Desde hace muchos años, varios países de la América hispanohablante hemos mirado hacia el norte buscando orientación, apoyo, educación, así como seguridad y otras tantas cosas que no cabrían en este escrito. Para otros tantos, el “famoso” sueño americano, que por solo el título debió haber hecho que sonaran varias alarmas. Pero bueno, en otra ocasión hablaremos de geografía, ¿verdad?
Habrán pasado unos ocho años desde que conversé con una persona a quien quiero mucho y le decía que el mundo estaba cambiando y que, infortunadamente, los únicos que no se habían dado cuenta eran los estadounidenses.
Estados Unidos de América, con una moneda fortalecida, se había encarecido para muchos y, desde mi balcón, he llegado a pensar que los estadounidenses estaban convencidos de que ellos podían vender todo más caro que el resto del mundo: porque lo habían inventado, porque querían vivir mejor que el resto del mundo o porque tenían un monopolio y, gracias a grandes negociadores, habían logrado obtener, por una vía u otra, grandes beneficios en sus negociaciones.

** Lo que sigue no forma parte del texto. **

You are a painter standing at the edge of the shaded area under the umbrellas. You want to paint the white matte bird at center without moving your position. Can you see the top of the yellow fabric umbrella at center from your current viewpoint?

Así, habían trasladado algunas de sus fábricas a Oriente, el Pacífico Sur y América Latina, donde encontraban mano de obra barata, gobiernos complacientes y buenas rutas marítimas que les permitían seguir viviendo opíparamente, mientras otra parte del mundo no era capaz de sacar beneficios similares en esos negocios.
De hecho, aplaudían cuando “competidores” en otros países se aliaban con ellos y hasta les permitían que les hicieran competencia, mientras no atentaran demasiado contra sus propios negocios.
Hasta aquí, todo iba bien, pero un gigante asiático empezó a desafiar esa hegemonía y a manipular, por no decir explotar, su mano de obra barata, mientras se copiaban o “pirateaban” inventos occidentales. Así, casi sin darnos cuenta, empezaron a construir una base de negocios que hizo que el resto del mundo los viera con otros ojos. Al inicio, no representaron gran amenaza, pues la calidad de los productos dejaba mucho que desear, pero paulatinamente empezaron a mejorar y hoy compiten casi de tú a tú con cualquiera.
El pueblo estadounidense, en su gran mayoría, es un pueblo noble, y eso que no existe una hegemonía en su idiosincrasia, orígenes, apariencias o gustos. Ha sido, por tradición, un país de inmigrantes, desde los primeros que llegaron del Viejo Continente en el Mayflower hasta las más recientes inmigraciones de ciudadanos de países africanos y de América. Esto ha hecho que cada región de ese gran país piense, se alimente, se comporte y reaccione de una manera diferente.
Hace cerca de dos años eligieron a un dirigente que, ya sea porque estaba convencido de que podía hacer retroceder en el tiempo al resto del mundo o, sencillamente, porque tenía otro tipo de intereses en mente, ha tomado decisiones cuyas consecuencias trascienden sus fronteras. La realidad es que hoy en día, y a menos de dos meses de las próximas elecciones “de medio término”, esa gran nación se ha visto inmersa en una serie de confrontaciones bélicas totalmente innecesarias.
La más reciente, la guerra contra Irán, ha producido una inestabilidad económica en el mundo entero que muchos están comenzando a comparar con la Gran Depresión de los años 20 y ha hecho que los precios de los combustibles, víveres, fertilizantes y muchos otros productos se hayan disparado a niveles preocupantes.
Mientras tanto, ha permitido que se promuevan acciones que podrían provocar que los niveles de salud se vean afectados; ha actuado en contra de algunos inmigrantes, legales o no, y ha hecho que muchas personas vivan en un ambiente de terror, varias de las cuales votaron por él.
Veo varios posibles escenarios como resultado de las elecciones de noviembre, y uno de ellos podría significar que pierda el control del que actualmente goza en el Congreso estadounidense, lo cual podría llevarlo a ser juzgado por algunas de sus actuaciones y a perder la investidura obtenida en las urnas.
Esto podría tranquilizar parcialmente a las fuerzas armadas y a las bolsas mundiales, entre otras cosas, pero ¿serán esas las únicas consecuencias?
Ese país necesita sanar heridas, volver a verse como hermanos y trabajar para recuperar el tiempo perdido. Ellos y el resto del mundo lo necesitamos.
Amanecerá y veremos.
El autor es dirigente cívico y analista político.